* **TASK ITEM**
In the records below, copy the text word for word, from the line that has "Minty (FAV gaming)" through the line that has "Add to cart". Leave the pictures out.

━━━ SOURCE MATERIAL

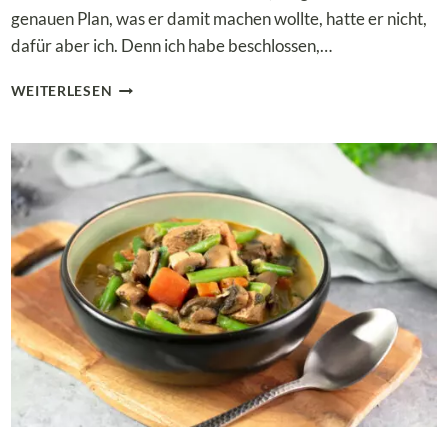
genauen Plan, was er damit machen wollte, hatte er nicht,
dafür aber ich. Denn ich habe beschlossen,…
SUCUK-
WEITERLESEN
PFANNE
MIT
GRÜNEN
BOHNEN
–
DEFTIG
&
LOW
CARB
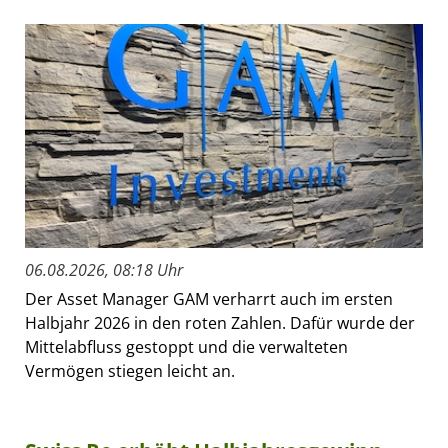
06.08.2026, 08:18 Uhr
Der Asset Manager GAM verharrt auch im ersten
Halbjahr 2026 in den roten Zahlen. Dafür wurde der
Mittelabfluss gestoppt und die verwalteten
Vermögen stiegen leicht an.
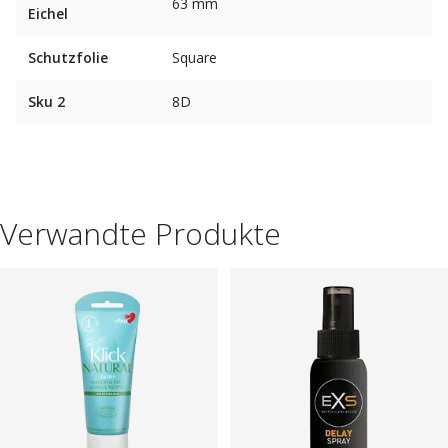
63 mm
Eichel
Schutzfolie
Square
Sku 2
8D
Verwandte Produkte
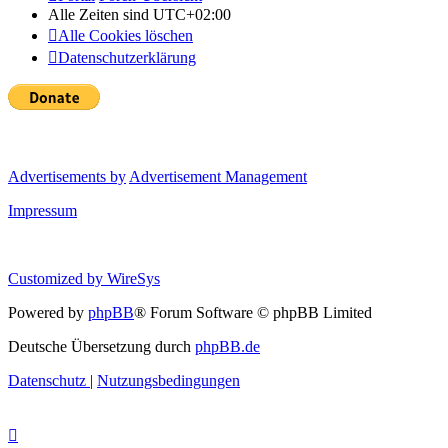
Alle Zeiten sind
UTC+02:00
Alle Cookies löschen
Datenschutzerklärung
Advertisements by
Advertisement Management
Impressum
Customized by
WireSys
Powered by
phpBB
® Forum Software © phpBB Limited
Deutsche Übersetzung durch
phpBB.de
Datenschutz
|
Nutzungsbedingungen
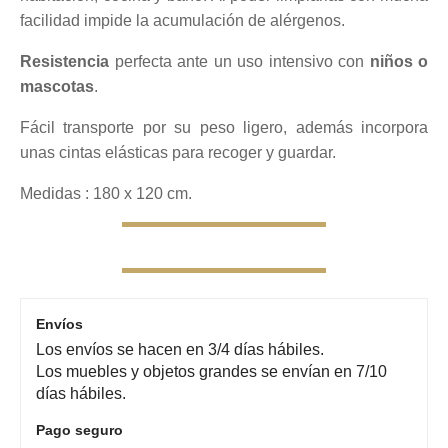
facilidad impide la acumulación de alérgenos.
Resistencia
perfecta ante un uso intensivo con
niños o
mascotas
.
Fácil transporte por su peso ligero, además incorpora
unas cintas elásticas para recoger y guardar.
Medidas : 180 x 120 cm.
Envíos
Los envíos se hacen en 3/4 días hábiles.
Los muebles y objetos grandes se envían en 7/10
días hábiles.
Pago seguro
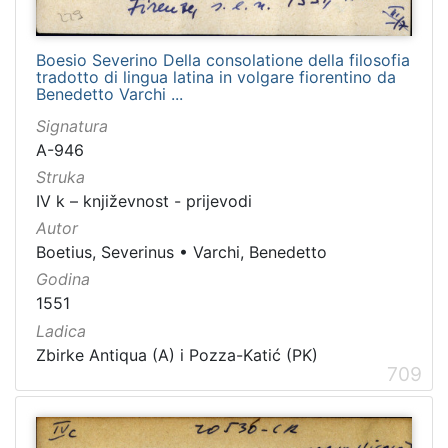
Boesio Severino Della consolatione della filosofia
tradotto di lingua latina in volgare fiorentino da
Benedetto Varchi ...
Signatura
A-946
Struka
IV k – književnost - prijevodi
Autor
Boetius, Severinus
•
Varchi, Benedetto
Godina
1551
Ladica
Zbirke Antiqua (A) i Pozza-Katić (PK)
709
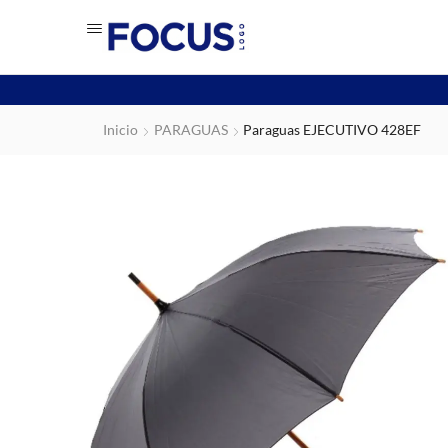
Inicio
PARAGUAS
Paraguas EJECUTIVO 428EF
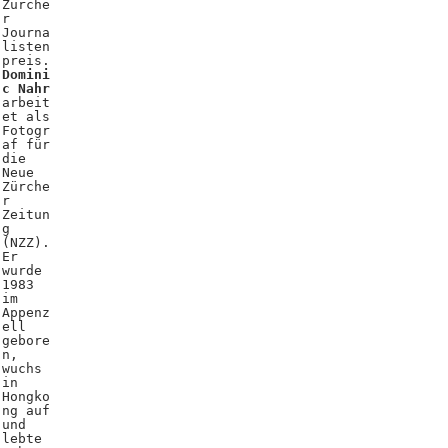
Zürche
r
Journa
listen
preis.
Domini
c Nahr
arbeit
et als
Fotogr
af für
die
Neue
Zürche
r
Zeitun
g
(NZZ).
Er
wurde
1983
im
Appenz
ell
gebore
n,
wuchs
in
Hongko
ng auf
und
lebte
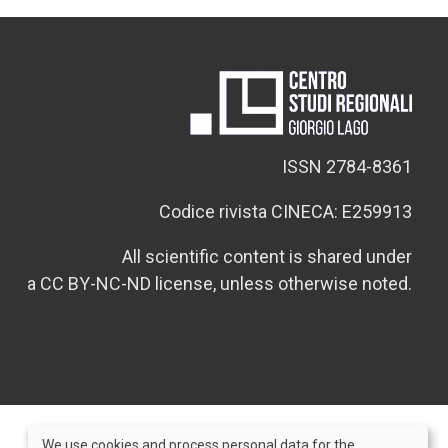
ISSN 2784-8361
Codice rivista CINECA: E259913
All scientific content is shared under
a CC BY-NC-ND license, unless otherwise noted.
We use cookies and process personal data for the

━━━━━━
━━━ SOURCE MATERIAL

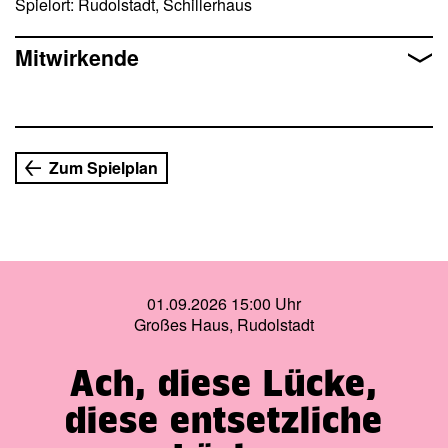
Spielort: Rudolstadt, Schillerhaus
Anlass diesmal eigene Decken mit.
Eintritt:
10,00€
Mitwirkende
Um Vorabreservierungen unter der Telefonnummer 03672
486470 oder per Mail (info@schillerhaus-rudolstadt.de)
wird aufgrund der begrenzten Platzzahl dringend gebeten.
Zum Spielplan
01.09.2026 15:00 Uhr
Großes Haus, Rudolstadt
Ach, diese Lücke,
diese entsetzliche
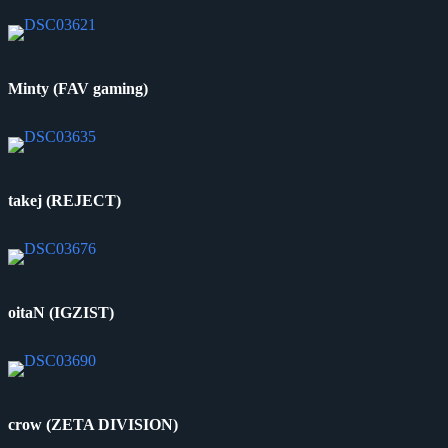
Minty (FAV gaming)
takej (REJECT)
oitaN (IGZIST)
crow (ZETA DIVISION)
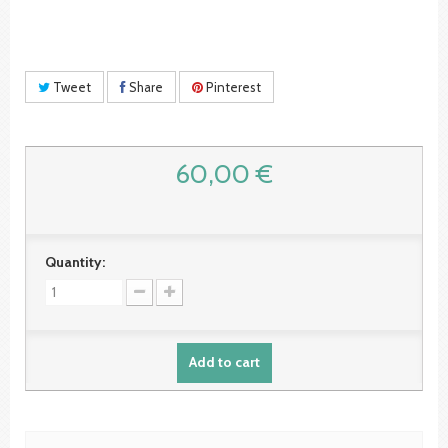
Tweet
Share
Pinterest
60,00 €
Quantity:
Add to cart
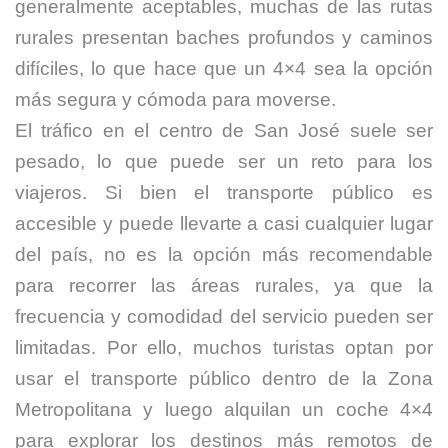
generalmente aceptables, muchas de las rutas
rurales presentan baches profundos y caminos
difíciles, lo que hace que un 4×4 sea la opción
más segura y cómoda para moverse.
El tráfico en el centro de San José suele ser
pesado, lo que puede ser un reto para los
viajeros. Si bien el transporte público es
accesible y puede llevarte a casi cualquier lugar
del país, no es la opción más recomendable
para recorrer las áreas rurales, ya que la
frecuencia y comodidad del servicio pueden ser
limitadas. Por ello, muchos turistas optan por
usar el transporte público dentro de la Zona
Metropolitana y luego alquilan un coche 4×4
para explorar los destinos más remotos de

━━━━━━

* **FINISHED TASK**
Minty (FAV gaming)
takej (REJECT)
oitaN (IGZIST)
crow (ZETA DIVISION)
Tweet
Share
Pinterest
60,00 €
Quantity:
Add to cart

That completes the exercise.